Marae shakes her head. “But the engine is only a part of the ship. We have to focus on Godspeed as a whole.”
I wait for her to continue as the engine churns noisily behind us, the heartbeat of the ship.
“There are many things wrong with Godspeed; surely you’ve noticed.” She frowns. “The ship isn’t exactly new. You know about the laws of motion, but have you studied entropy?”
“I… um.” I glance around at the other first-level Shippers. They’re all watching me, waiting, and I don’t have the answer they want to hear.
“Everything’s constantly moving to a more chaotic state. A state of disorder, destruction, disintegration. Elder,” Marae says, and this time she doesn’t stutter over my chosen name. “Godspeed is old. It’s falling apart.”
I want to deny it, but I can’t. The whirr-churn-whirr of the engine sounds like a death rattle ricocheting throughout the room. When I shut my eyes, I don’t hear the churning gears or smell the burning grease. I hear 2,298 people gasping for breath; the stench of 2,298 rotting bodies fills my nose.

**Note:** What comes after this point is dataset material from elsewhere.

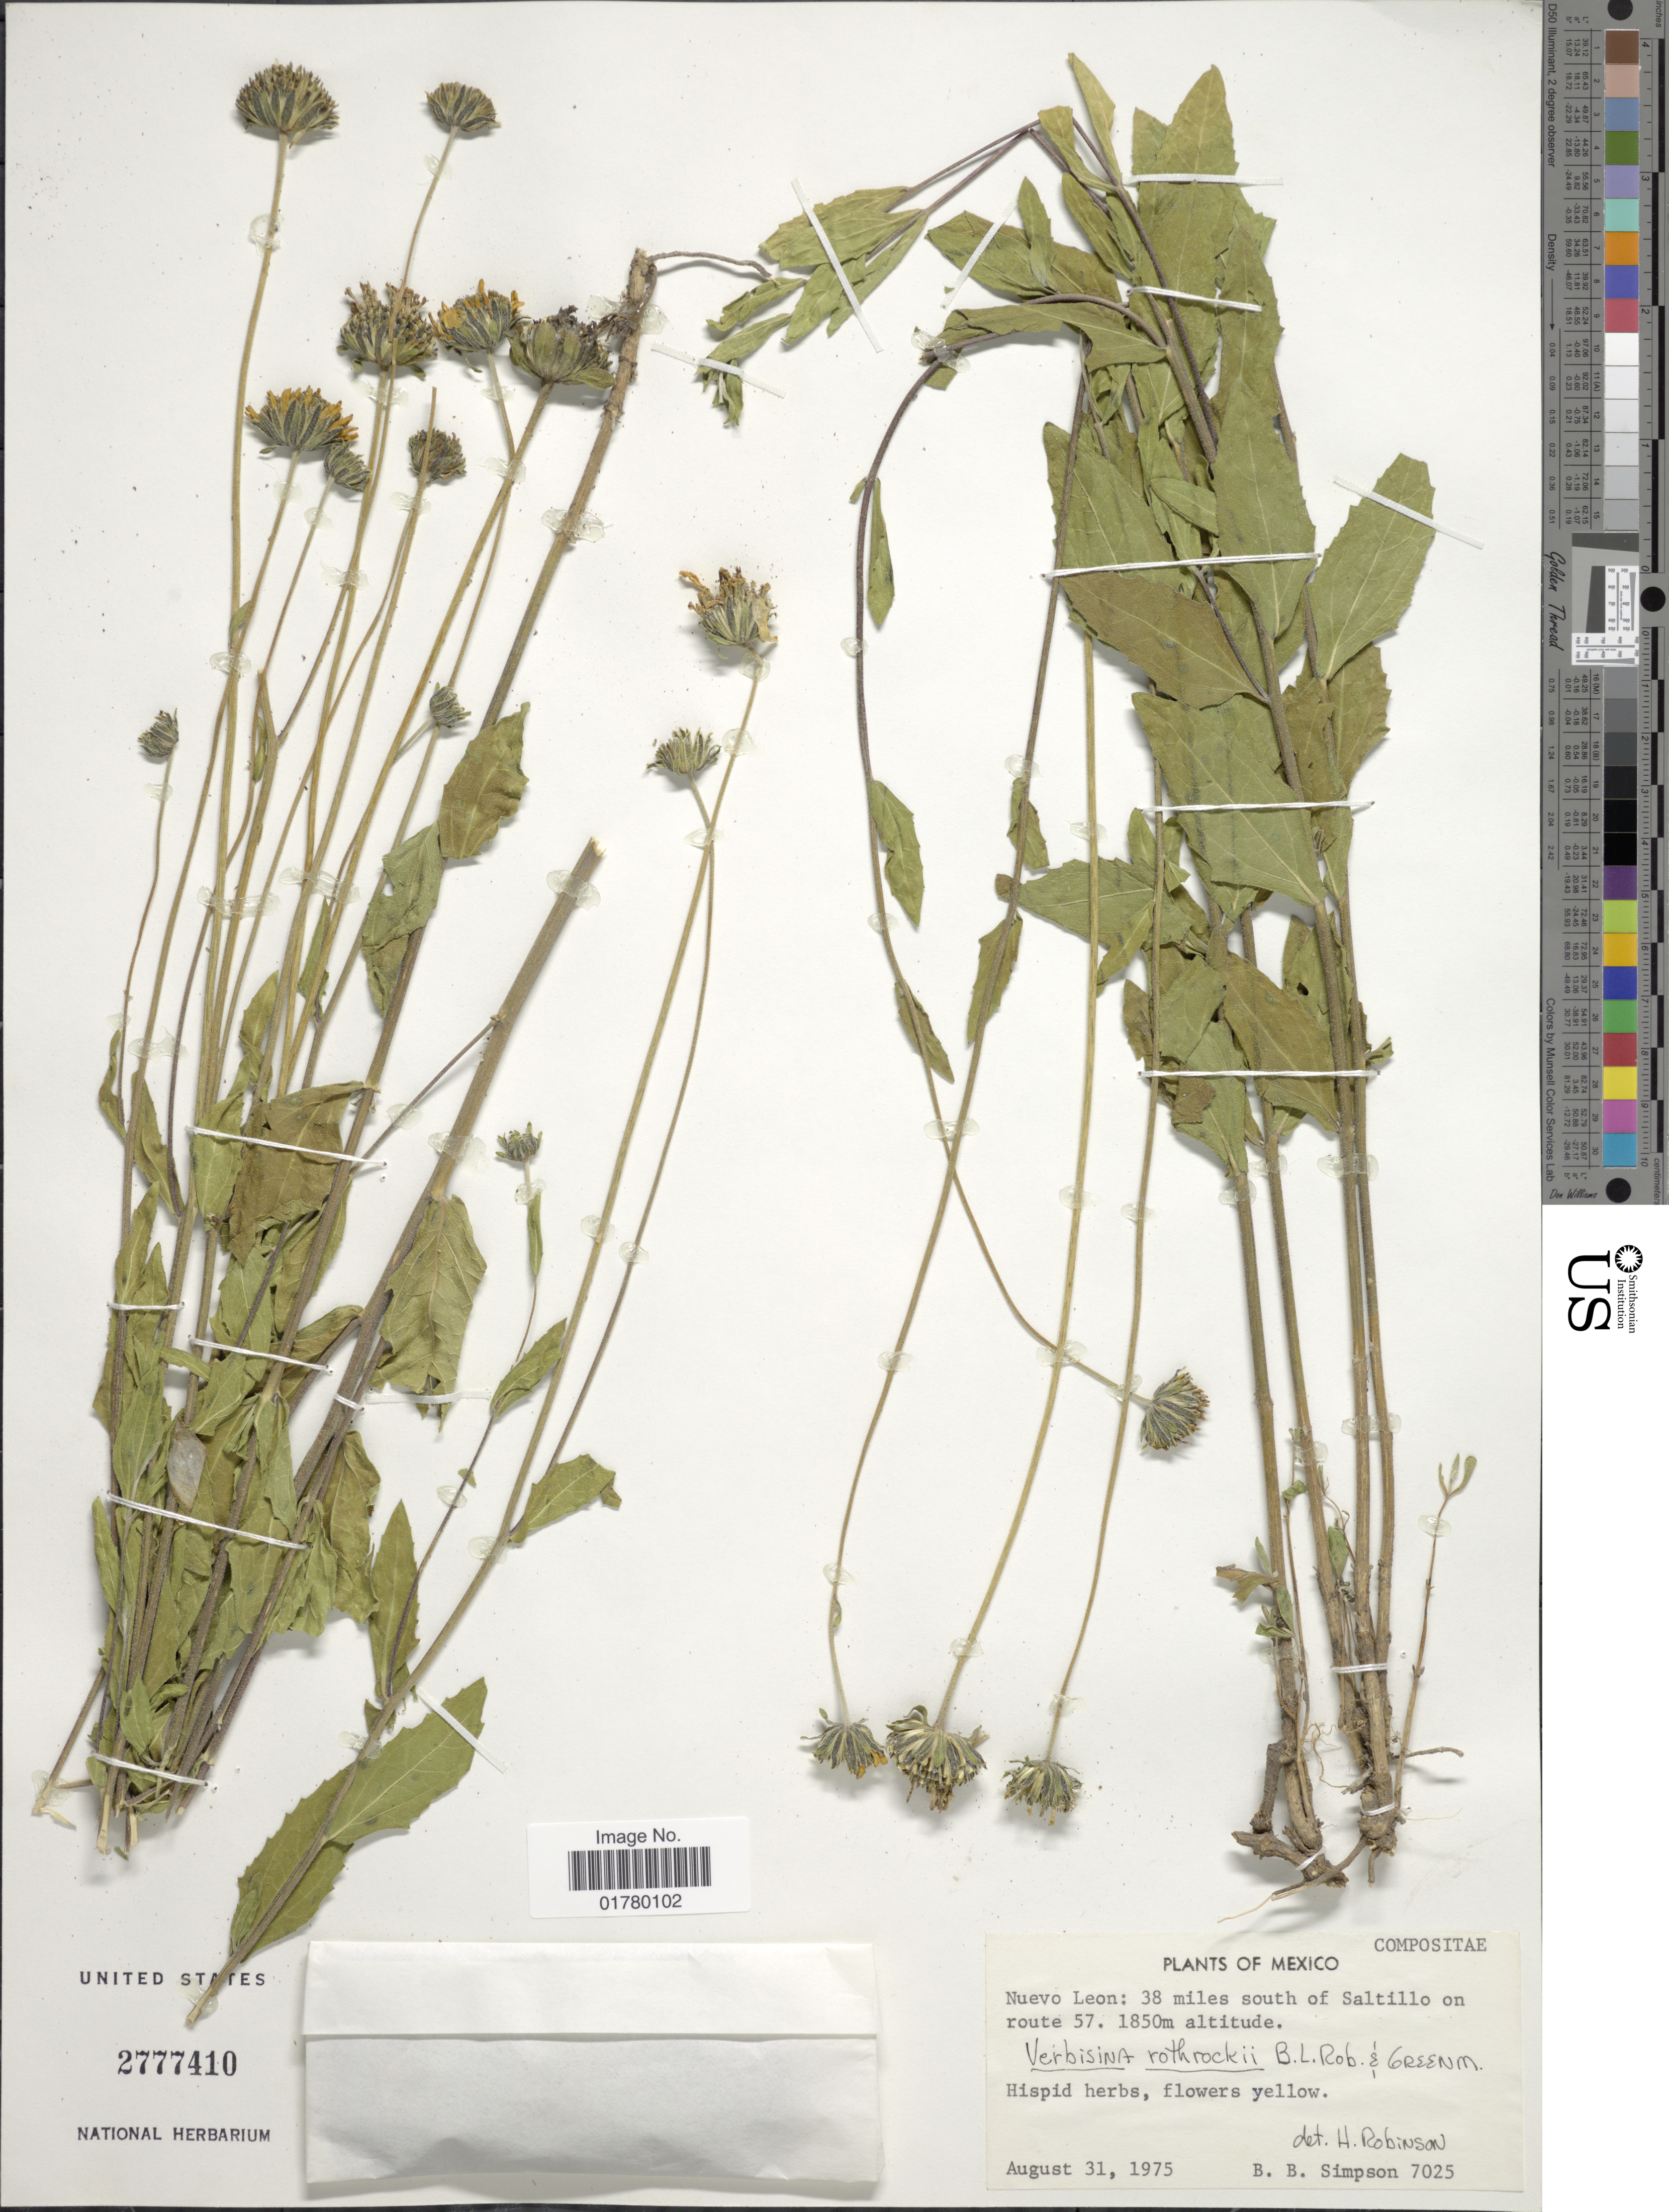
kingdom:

This is how fragile life is on a generation spaceship: the weight of our existence rests on a broken engine.
Eldest told me three months ago, Your job is to take care of the people. Not the ship. But… taking care of the ship is taking care of the people. Behind the Shippers are the master controls, monitoring the energy sources applied to the rest of the ship’s function. If I were to smash the control panel behind Marae, there would be no more air on the ship. Destroy another panel, no more water. That one, light. That other one, the gravity sensors go. It’s not just the engine that’s the heart of the ship. It’s this whole room, everything in it, pulsing with just as much life as the 2,298 people on this level and the one below.